The standard positive base $b$ square root algorithm is:
- Split the input digits into groups of two (such that the decimal point is one of the split points).
- Initialize $\mathit{remainder}$ to $0$ and $\mathit{output}$ to $0$.
- Append the next digit group to the end of $\mathit{remainder}$.
- Find the largest digit $d$ such that $(2 \cdot b \cdot \mathit{output} + d) \cdot d \le \mathit{remainder}$.
- Subtract $(2 \cdot b \cdot \mathit{output} + d) \cdot d$ from $\mathit{remainder}$.
- Append $d$ to $\mathit{output}$.
- While more digits are desired, repeat from step 3.
The reason this fails in a negative base is that step 4 is really looking for the first digit of the real-number solution to
$$\begin{align*}
(b \cdot \mathit{output} + x)^2 &= b^{2n} \cdot \mathit{input} \\
\iff (2 \cdot b \cdot \mathit{output} + x) \cdot x &= b^{2n} \cdot \mathit{input} - (b \cdot \mathit{output})^2,
\end{align*}$$
where $\mathit{remainder}$ is maintained as the integer part of the right side. A negative base presents four difficulties:
- Because we’re outputting one digit at a time, on any given iteration, output may be of either sign, which means that $(2 \cdot b \cdot \mathit{output} + x) \cdot x$ may be either increasing or decreasing in $x$.
- The first digit of $x$ may now be greater than $x$. The set of numbers starting with a digit $d$ is no longer $[d.000000\cdots, d.999999\cdots) = [d, d + 1)$, but rather $[d.909090\cdots, d.090909\cdots) = \left[d + \frac{b}{1 - b}, d + \frac{1}{1 - b}\right)$.
- For the same reason, we might sometimes need more than two input digits to produce one output digit: $\sqrt{02.9921_{-10}} = 1.09_{-10}$ starts with $1$, but $\sqrt{02.81_{-10}} = 2.9_{-10}$ starts with $2$.
- Without taking into account whether we’re outputting a digit of positive or negative place value, it’s easy to inadvertently produce the negative square root instead of the positive square root.
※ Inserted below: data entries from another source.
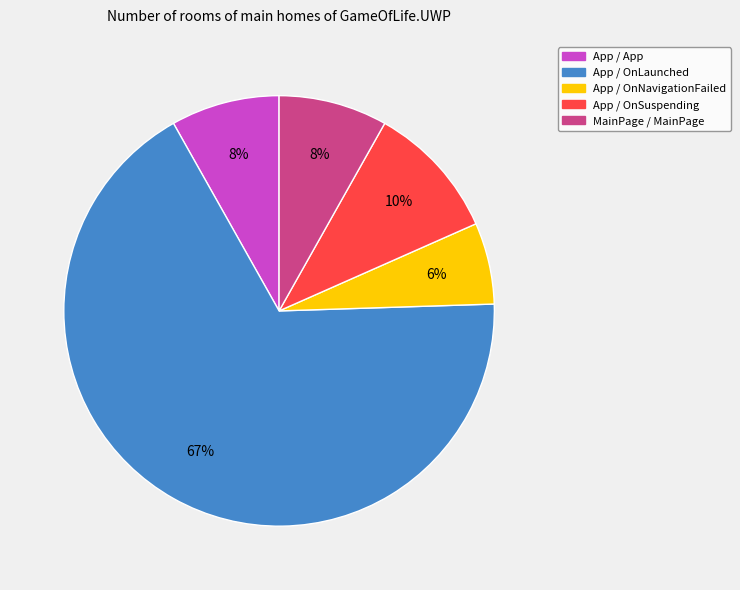

To the nearest percent, what percentage of the pie is App / OnNavigationFailed?

6%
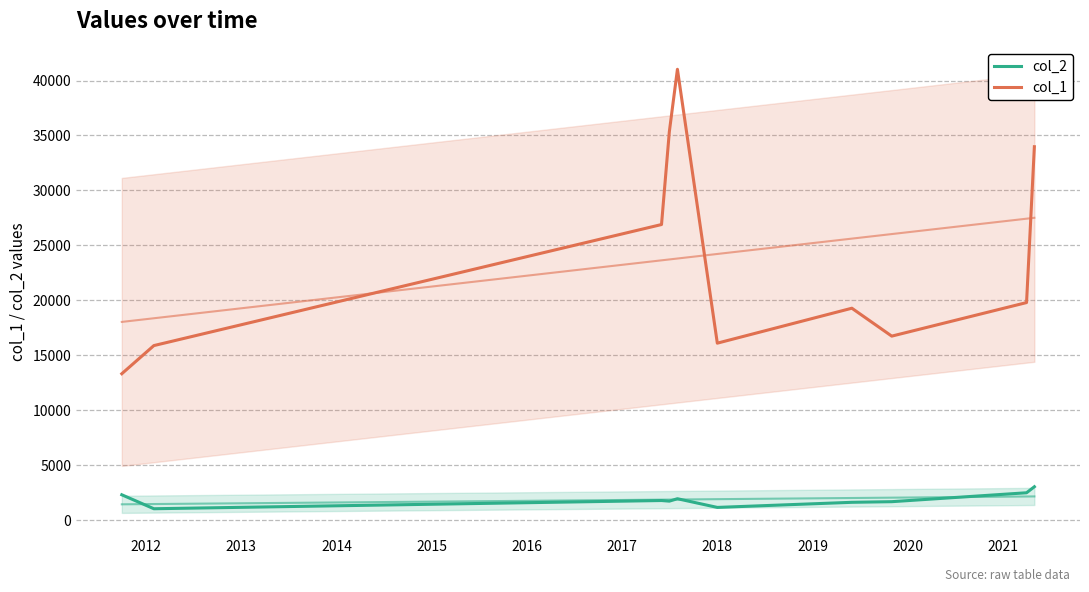

In col_1, how many points are lower than both neighbors (excluding endpoints)?

2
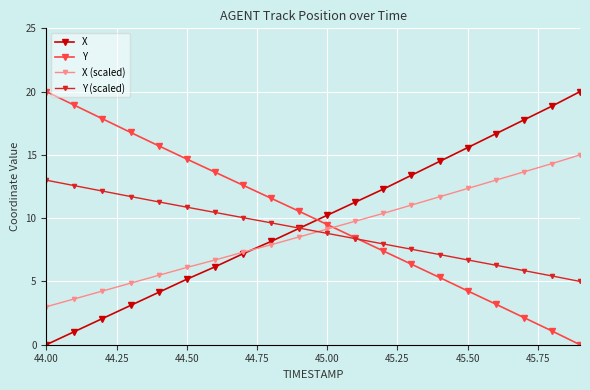

How many data points does each series have?

20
One strategy for addressing these difficulties involves building $\mathit{remainder}$ from the digits of $\mathit{input} \cdot (1 - b)$ instead of $\mathit{input}$. The points at which the first digit of $x$ changes are described by $x = d + \frac{1}{1 - b}$:
$$\left(2 \cdot b \cdot \mathit{output} + d + \frac{1}{1 - b}\right) \cdot \left(d + \frac{1}{1 - b}\right) = b^{2n} \cdot \mathit{input} - (b \cdot \mathit{output})^2 \\
\begin{multline}
\iff (2 \cdot b \cdot \mathit{output} + d) \cdot d \cdot (1 - b) + 2 \cdot b \cdot \mathit{output} + 2 \cdot d + \frac{1}{1 - b} \\
= b^{2n} \cdot \mathit{input} \cdot (1 - b) - (b \cdot \mathit{output})^2 \cdot (1 - b).
\end{multline}$$
The pre-decimal part of the right side also changes here (since the right side equals an integer plus $\frac{1}{1 - b}$), so maintaining that pre-decimal part as $\mathit{remainder}$ guarantees sufficient precision to pin down the first digit of $x$ correctly.
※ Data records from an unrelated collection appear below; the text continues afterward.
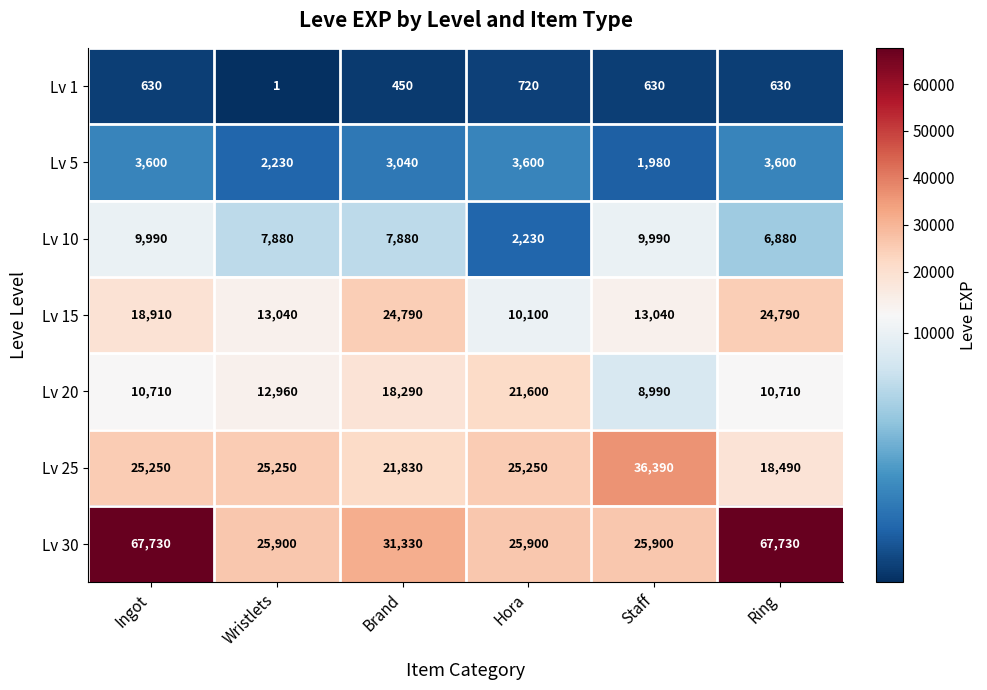

Which series has the largest range (max minus min)?

Lv 30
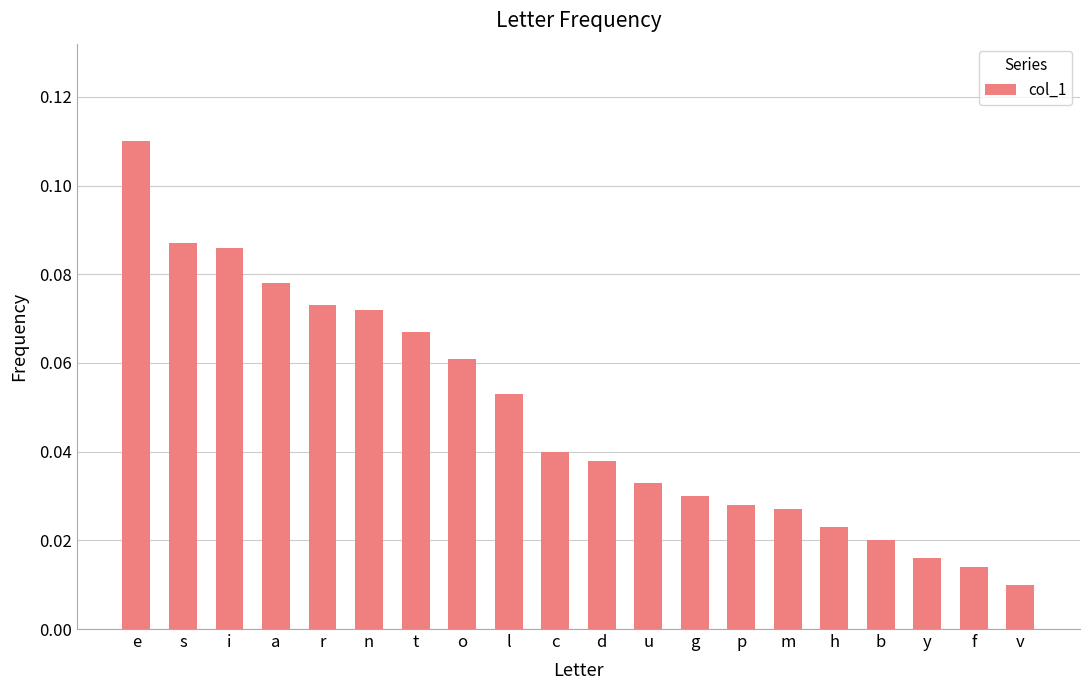

Where is the data nearest to the value 0?

v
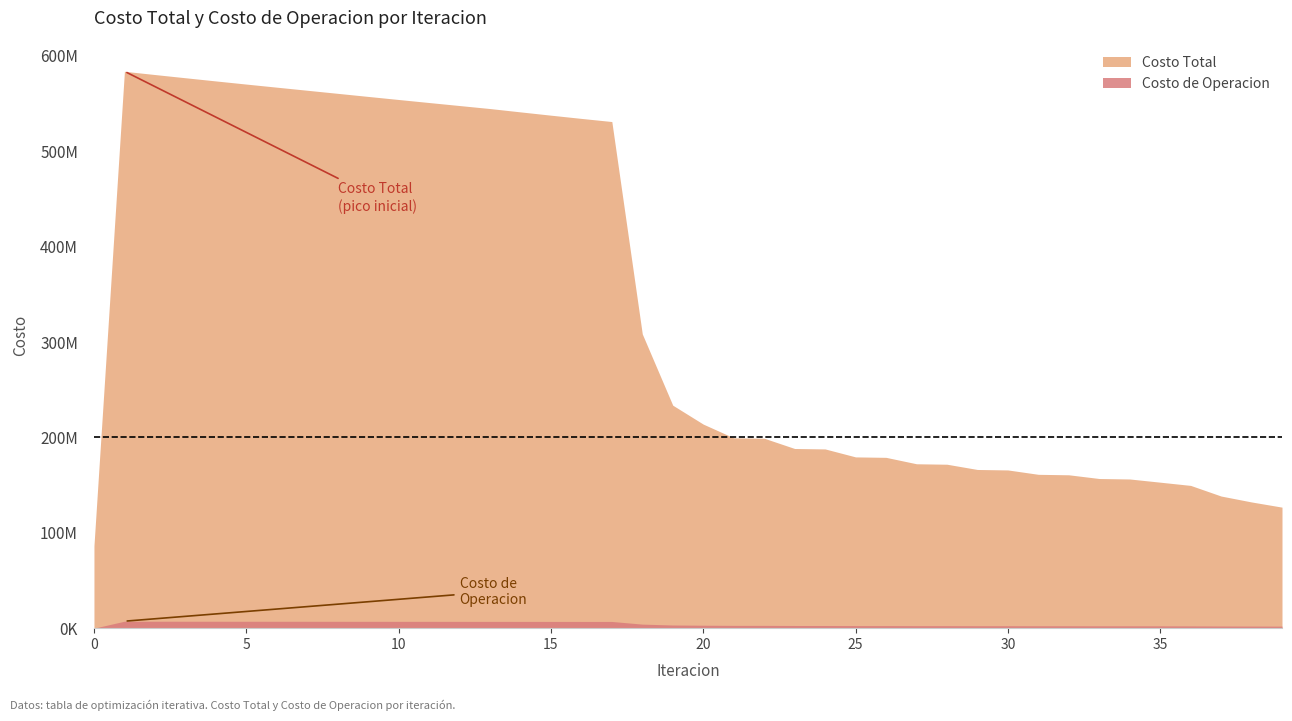

True or false: Costo de Operacion has more than 1 points higher than both neighbors.

True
Taking this all into account, we can update the algorithm for negative base $b$ as follows:
- Multiply the input by $1 - b$.
- Split the resulting digits into groups of two (such that the decimal point is one of the split points).
- Initialize $\mathit{remainder}$ to $0$ and $\mathit{output}$ to $0$.
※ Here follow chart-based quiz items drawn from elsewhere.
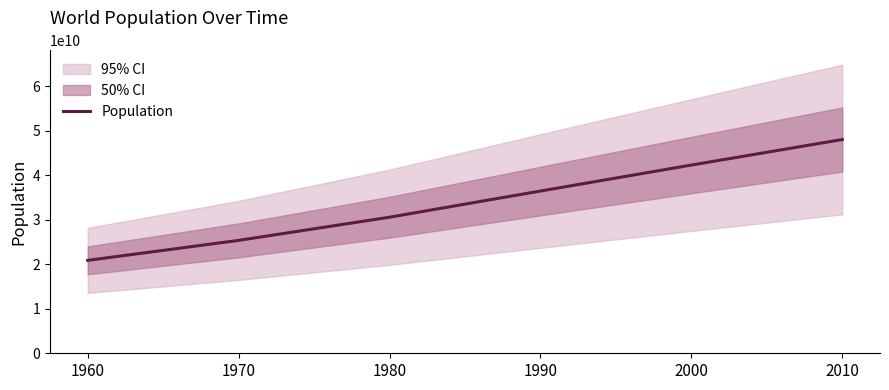

What is the greatest value displayed?

48022170000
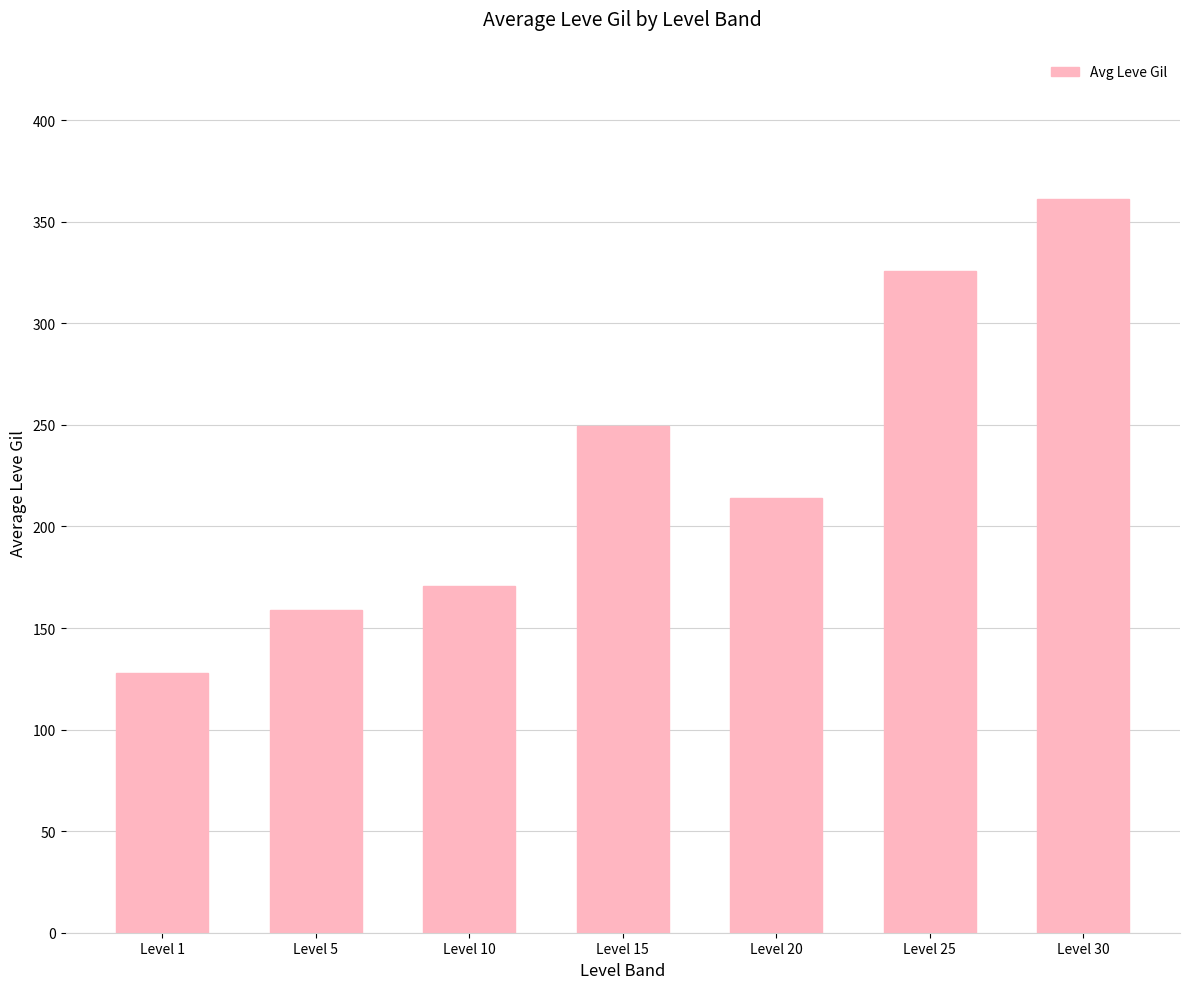

What is the greatest value displayed?

361.0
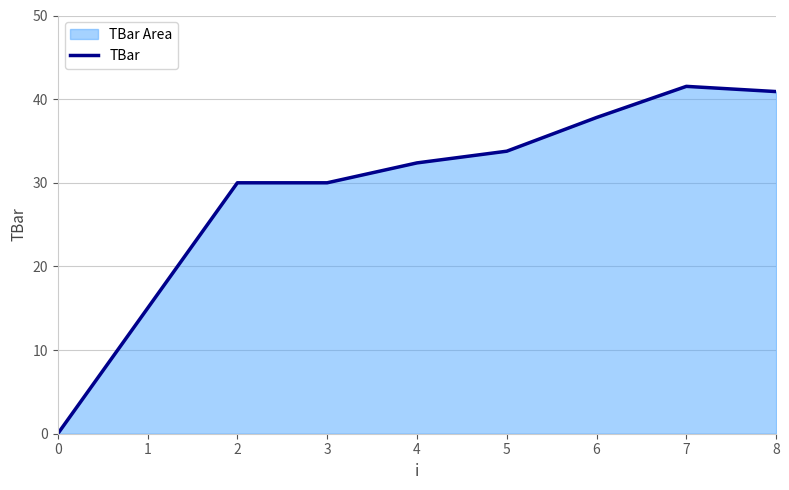

Reading left to right, extract all data points from this chart.

0=0.0	1=15.0	2=30.0	3=30.0	4=32.4	5=33.8	6=37.8	7=41.5	8=40.9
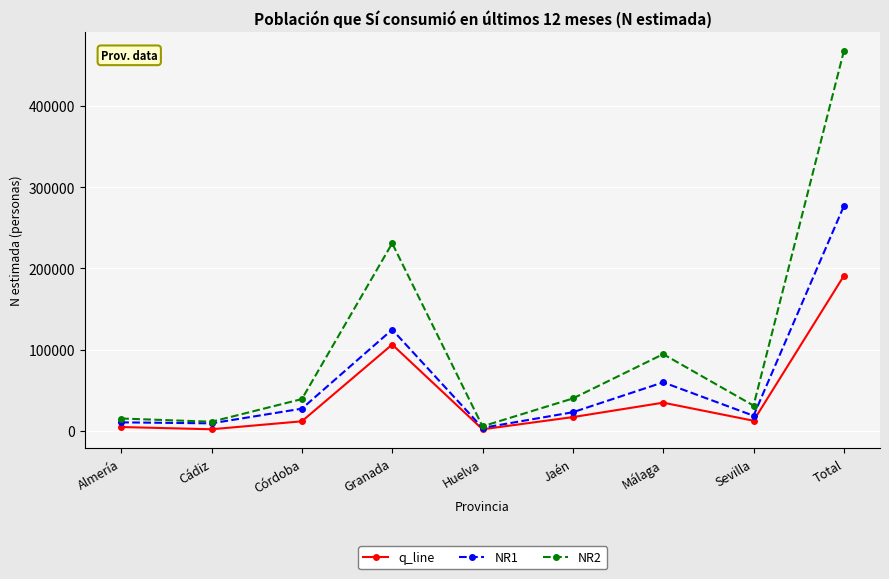

What is the smallest value displayed?

1927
- Append the next digit group to the end of $\mathit{remainder}$.
- If $\mathit{output} = 0$ and we’re outputting a digit of negative place value, set $d = 0$.
- Otherwise if $\mathit{output} \le 0$, find the smallest digit $d$ such that $$(2 \cdot b \cdot \mathit{output} + d) \cdot d \cdot (1 - b) + 2 \cdot b \cdot \mathit{output} + 2 \cdot d \ge \mathit{remainder}.$$
- Otherwise, find the smallest digit d such that $$(2 \cdot b \cdot \mathit{output} + d) \cdot d \cdot (1 - b) + 2 \cdot b \cdot \mathit{output} + 2 \cdot d < \mathit{remainder}.$$
- Subtract $(2 \cdot b \cdot \mathit{output} + d) \cdot d \cdot (1 - b)$ from $\mathit{remainder}$.
- Append $d$ to $\mathit{output}$.
- While more digits are desired, repeat from step 4.